Reproduce the lines from the first line of the records through the line that contains "QM-S_1_CUCINA [link](https://github.com/aisiabottari)", including that line, and omit the pictures.

[Dataset entries]
>>>>>
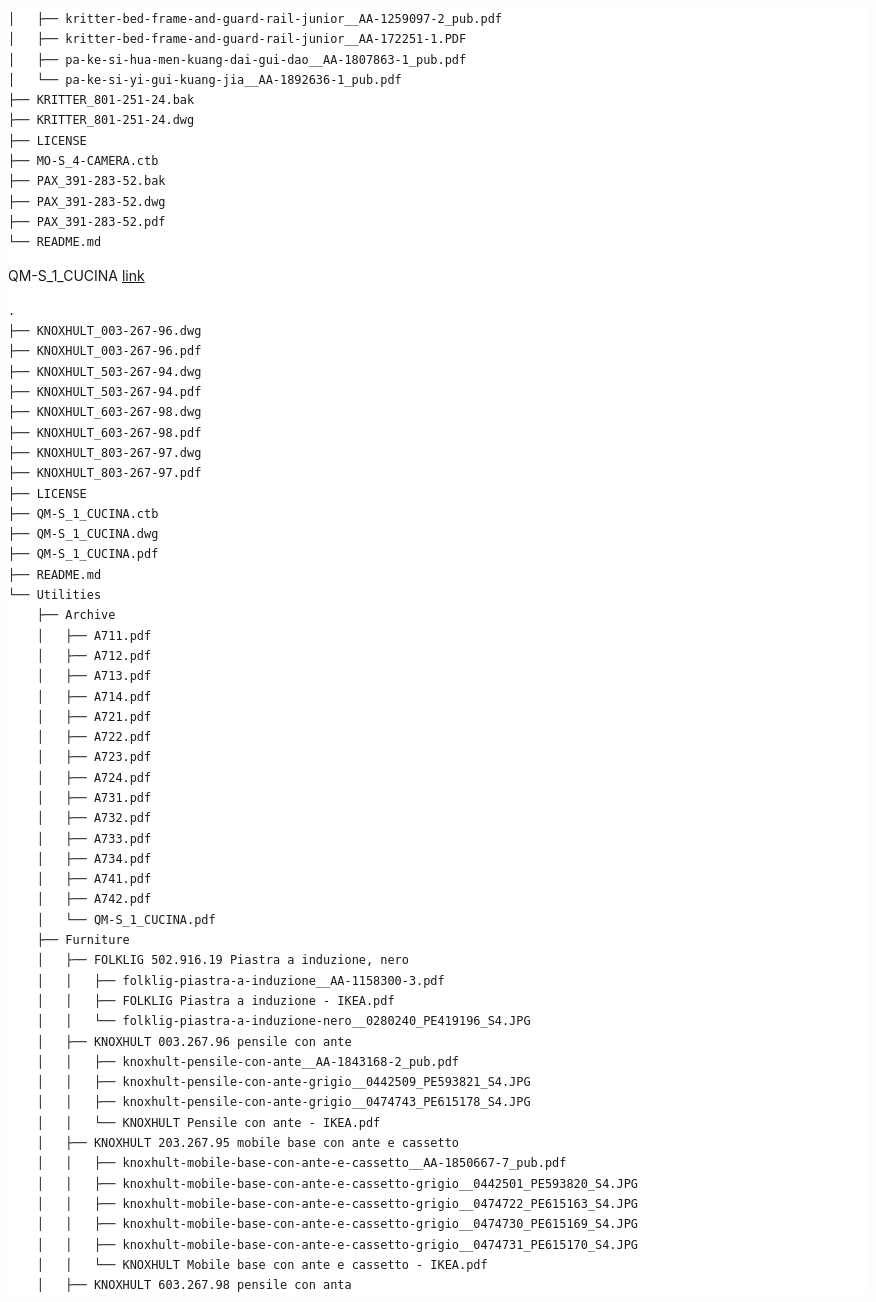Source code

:     │   ├── kritter-bed-frame-and-guard-rail-junior__AA-1259097-2_pub.pdf
    │   ├── kritter-bed-frame-and-guard-rail-junior__AA-172251-1.PDF
    │   ├── pa-ke-si-hua-men-kuang-dai-gui-dao__AA-1807863-1_pub.pdf
    │   └── pa-ke-si-yi-gui-kuang-jia__AA-1892636-1_pub.pdf
    ├── KRITTER_801-251-24.bak
    ├── KRITTER_801-251-24.dwg
    ├── LICENSE
    ├── MO-S_4-CAMERA.ctb
    ├── PAX_391-283-52.bak
    ├── PAX_391-283-52.dwg
    ├── PAX_391-283-52.pdf
    └── README.md
    
QM-S_1_CUCINA [link](https://github.com/aisiabottari)

    .
    ├── KNOXHULT_003-267-96.dwg
    ├── KNOXHULT_003-267-96.pdf
    ├── KNOXHULT_503-267-94.dwg
    ├── KNOXHULT_503-267-94.pdf
    ├── KNOXHULT_603-267-98.dwg
    ├── KNOXHULT_603-267-98.pdf
    ├── KNOXHULT_803-267-97.dwg
    ├── KNOXHULT_803-267-97.pdf
    ├── LICENSE
    ├── QM-S_1_CUCINA.ctb
    ├── QM-S_1_CUCINA.dwg
    ├── QM-S_1_CUCINA.pdf
    ├── README.md
    └── Utilities
        ├── Archive
        │   ├── A711.pdf
        │   ├── A712.pdf
        │   ├── A713.pdf
        │   ├── A714.pdf
        │   ├── A721.pdf
        │   ├── A722.pdf
        │   ├── A723.pdf
        │   ├── A724.pdf
        │   ├── A731.pdf
        │   ├── A732.pdf
        │   ├── A733.pdf
        │   ├── A734.pdf
        │   ├── A741.pdf
        │   ├── A742.pdf
        │   └── QM-S_1_CUCINA.pdf
        ├── Furniture 
        │   ├── FOLKLIG 502.916.19 Piastra a induzione, nero
        │   │   ├── folklig-piastra-a-induzione__AA-1158300-3.pdf
        │   │   ├── FOLKLIG Piastra a induzione - IKEA.pdf
        │   │   └── folklig-piastra-a-induzione-nero__0280240_PE419196_S4.JPG
        │   ├── KNOXHULT 003.267.96 pensile con ante
        │   │   ├── knoxhult-pensile-con-ante__AA-1843168-2_pub.pdf
        │   │   ├── knoxhult-pensile-con-ante-grigio__0442509_PE593821_S4.JPG
        │   │   ├── knoxhult-pensile-con-ante-grigio__0474743_PE615178_S4.JPG
        │   │   └── KNOXHULT Pensile con ante - IKEA.pdf
        │   ├── KNOXHULT 203.267.95 mobile base con ante e cassetto
        │   │   ├── knoxhult-mobile-base-con-ante-e-cassetto__AA-1850667-7_pub.pdf
        │   │   ├── knoxhult-mobile-base-con-ante-e-cassetto-grigio__0442501_PE593820_S4.JPG
        │   │   ├── knoxhult-mobile-base-con-ante-e-cassetto-grigio__0474722_PE615163_S4.JPG
        │   │   ├── knoxhult-mobile-base-con-ante-e-cassetto-grigio__0474730_PE615169_S4.JPG
        │   │   ├── knoxhult-mobile-base-con-ante-e-cassetto-grigio__0474731_PE615170_S4.JPG
        │   │   └── KNOXHULT Mobile base con ante e cassetto - IKEA.pdf
        │   ├── KNOXHULT 603.267.98 pensile con anta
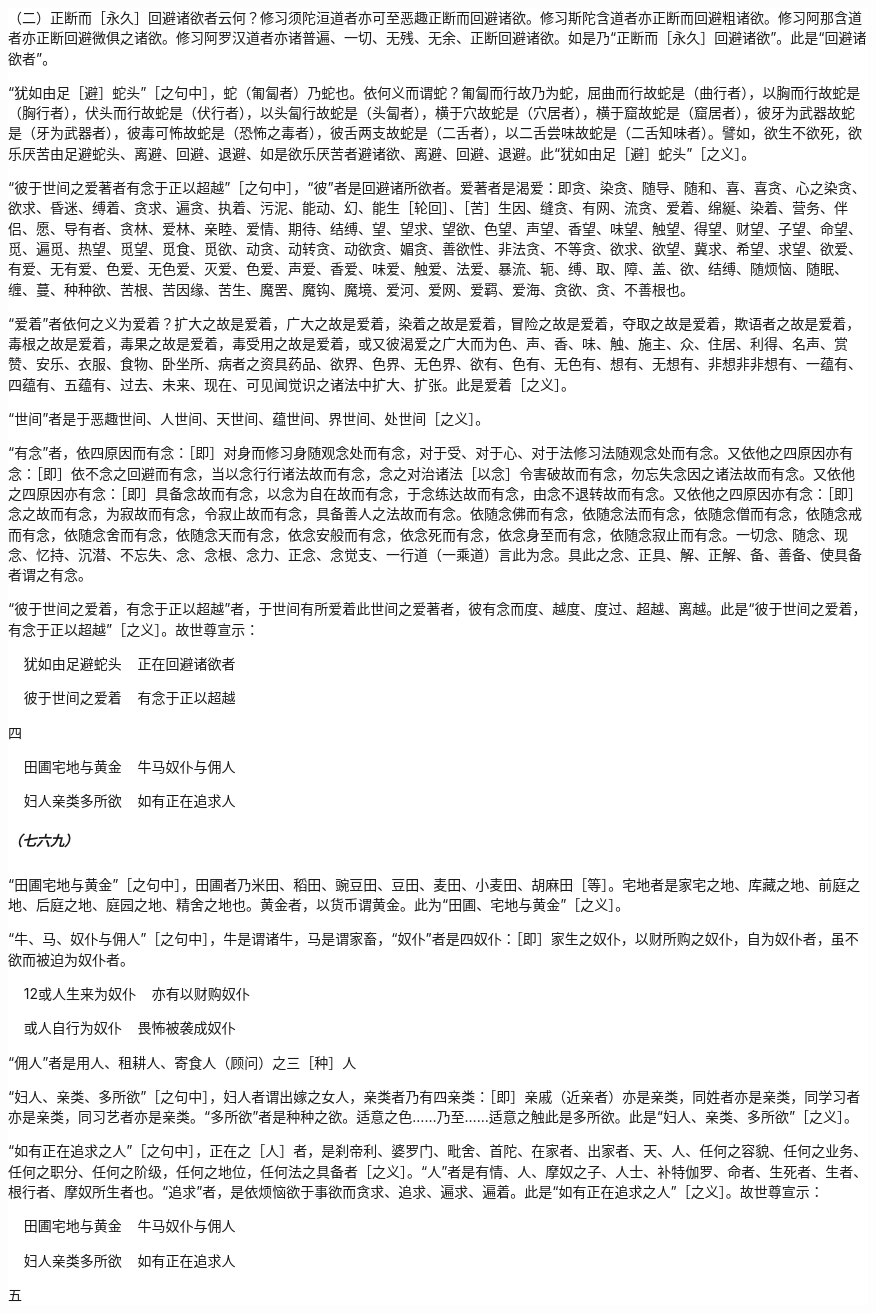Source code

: （二）正断而［永久］回避诸欲者云何？修习须陀洹道者亦可至恶趣正断而回避诸欲。修习斯陀含道者亦正断而回避粗诸欲。修习阿那含道者亦正断回避微俱之诸欲。修习阿罗汉道者亦诸普遍、一切、无残、无余、正断回避诸欲。如是乃“正断而［永久］回避诸欲”。此是“回避诸欲者”。

“犹如由足［避］蛇头”［之句中］，蛇（匍匐者）乃蛇也。依何义而谓蛇？匍匐而行故乃为蛇，屈曲而行故蛇是（曲行者），以胸而行故蛇是（胸行者），伏头而行故蛇是（伏行者），以头匐行故蛇是（头匐者），横于穴故蛇是（穴居者），横于窟故蛇是（窟居者），彼牙为武器故蛇是（牙为武器者），彼毒可怖故蛇是（恐怖之毒者），彼舌两支故蛇是（二舌者），以二舌尝味故蛇是（二舌知味者）。譬如，欲生不欲死，欲乐厌苦由足避蛇头、离避、回避、退避、如是欲乐厌苦者避诸欲、离避、回避、退避。此“犹如由足［避］蛇头”［之义］。

“彼于世间之爱著者有念于正以超越”［之句中］，“彼”者是回避诸所欲者。爱著者是渴爱：即贪、染贪、随导、随和、喜、喜贪、心之染贪、欲求、昏迷、缚着、贪求、遍贪、执着、污泥、能动、幻、能生［轮回］、［苦］生因、缝贪、有网、流贪、爱着、绵綖、染着、营务、伴侣、愿、导有者、贪林、爱林、亲睦、爱情、期待、结缚、望、望求、望欲、色望、声望、香望、味望、触望、得望、财望、子望、命望、觅、遍觅、热望、觅望、觅食、觅欲、动贪、动转贪、动欲贪、媚贪、善欲性、非法贪、不等贪、欲求、欲望、冀求、希望、求望、欲爱、有爱、无有爱、色爱、无色爱、灭爱、色爱、声爱、香爱、味爱、触爱、法爱、暴流、轭、缚、取、障、盖、欲、结缚、随烦恼、随眠、缠、蔓、种种欲、苦根、苦因缘、苦生、魔罟、魔钩、魔境、爱河、爱网、爱羁、爱海、贪欲、贪、不善根也。

“爱着”者依何之义为爱着？扩大之故是爱着，广大之故是爱着，染着之故是爱着，冒险之故是爱着，夺取之故是爱着，欺语者之故是爱着，毒根之故是爱着，毒果之故是爱着，毒受用之故是爱着，或又彼渴爱之广大而为色、声、香、味、触、施主、众、住居、利得、名声、赏赞、安乐、衣服、食物、卧坐所、病者之资具药品、欲界、色界、无色界、欲有、色有、无色有、想有、无想有、非想非非想有、一蕴有、四蕴有、五蕴有、过去、未来、现在、可见闻觉识之诸法中扩大、扩张。此是爱着［之义］。

“世间”者是于恶趣世间、人世间、天世间、蕴世间、界世间、处世间［之义］。

“有念”者，依四原因而有念：［即］对身而修习身随观念处而有念，对于受、对于心、对于法修习法随观念处而有念。又依他之四原因亦有念：［即］依不念之回避而有念，当以念行行诸法故而有念，念之对治诸法［以念］令害破故而有念，勿忘失念因之诸法故而有念。又依他之四原因亦有念：［即］具备念故而有念，以念为自在故而有念，于念练达故而有念，由念不退转故而有念。又依他之四原因亦有念：［即］念之故而有念，为寂故而有念，令寂止故而有念，具备善人之法故而有念。依随念佛而有念，依随念法而有念，依随念僧而有念，依随念戒而有念，依随念舍而有念，依随念天而有念，依念安般而有念，依念死而有念，依念身至而有念，依随念寂止而有念。一切念、随念、现念、忆持、沉潜、不忘失、念、念根、念力、正念、念觉支、一行道（一乘道）言此为念。具此之念、正具、解、正解、备、善备、使具备者谓之有念。

“彼于世间之爱着，有念于正以超越”者，于世间有所爱着此世间之爱著者，彼有念而度、越度、度过、超越、离越。此是“彼于世间之爱着，有念于正以超越”［之义］。故世尊宣示：

&nbsp;&nbsp;&nbsp;&nbsp;犹如由足避蛇头&nbsp;&nbsp;&nbsp;&nbsp;正在回避诸欲者

&nbsp;&nbsp;&nbsp;&nbsp;彼于世间之爱着&nbsp;&nbsp;&nbsp;&nbsp;有念于正以超越


四

&nbsp;&nbsp;&nbsp;&nbsp;田圃宅地与黄金&nbsp;&nbsp;&nbsp;&nbsp;牛马奴仆与佣人

&nbsp;&nbsp;&nbsp;&nbsp;妇人亲类多所欲&nbsp;&nbsp;&nbsp;&nbsp;如有正在追求人

##### （七六九）

“田圃宅地与黄金”［之句中］，田圃者乃米田、稻田、豌豆田、豆田、麦田、小麦田、胡麻田［等］。宅地者是家宅之地、库藏之地、前庭之地、后庭之地、庭园之地、精舍之地也。黄金者，以货币谓黄金。此为“田圃、宅地与黄金”［之义］。

“牛、马、奴仆与佣人”［之句中］，牛是谓诸牛，马是谓家畜，“奴仆”者是四奴仆：［即］家生之奴仆，以财所购之奴仆，自为奴仆者，虽不欲而被迫为奴仆者。

&nbsp;&nbsp;&nbsp;&nbsp;12或人生来为奴仆&nbsp;&nbsp;&nbsp;&nbsp;亦有以财购奴仆

&nbsp;&nbsp;&nbsp;&nbsp;或人自行为奴仆&nbsp;&nbsp;&nbsp;&nbsp;畏怖被袭成奴仆


“佣人”者是用人、租耕人、寄食人（顾问）之三［种］人

“妇人、亲类、多所欲”［之句中］，妇人者谓出嫁之女人，亲类者乃有四亲类：［即］亲戚（近亲者）亦是亲类，同姓者亦是亲类，同学习者亦是亲类，同习艺者亦是亲类。“多所欲”者是种种之欲。适意之色……乃至……适意之触此是多所欲。此是“妇人、亲类、多所欲”［之义］。

“如有正在追求之人”［之句中］，正在之［人］者，是刹帝利、婆罗门、毗舍、首陀、在家者、出家者、天、人、任何之容貌、任何之业务、任何之职分、任何之阶级，任何之地位，任何法之具备者［之义］。“人”者是有情、人、摩奴之子、人士、补特伽罗、命者、生死者、生者、根行者、摩奴所生者也。“追求”者，是依烦恼欲于事欲而贪求、追求、遍求、遍着。此是“如有正在追求之人”［之义］。故世尊宣示：

&nbsp;&nbsp;&nbsp;&nbsp;田圃宅地与黄金&nbsp;&nbsp;&nbsp;&nbsp;牛马奴仆与佣人

&nbsp;&nbsp;&nbsp;&nbsp;妇人亲类多所欲&nbsp;&nbsp;&nbsp;&nbsp;如有正在追求人


五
<<<<<
Reply>
Source code

:     │   ├── kritter-bed-frame-and-guard-rail-junior__AA-1259097-2_pub.pdf
    │   ├── kritter-bed-frame-and-guard-rail-junior__AA-172251-1.PDF
    │   ├── pa-ke-si-hua-men-kuang-dai-gui-dao__AA-1807863-1_pub.pdf
    │   └── pa-ke-si-yi-gui-kuang-jia__AA-1892636-1_pub.pdf
    ├── KRITTER_801-251-24.bak
    ├── KRITTER_801-251-24.dwg
    ├── LICENSE
    ├── MO-S_4-CAMERA.ctb
    ├── PAX_391-283-52.bak
    ├── PAX_391-283-52.dwg
    ├── PAX_391-283-52.pdf
    └── README.md
    
QM-S_1_CUCINA [link](https://github.com/aisiabottari)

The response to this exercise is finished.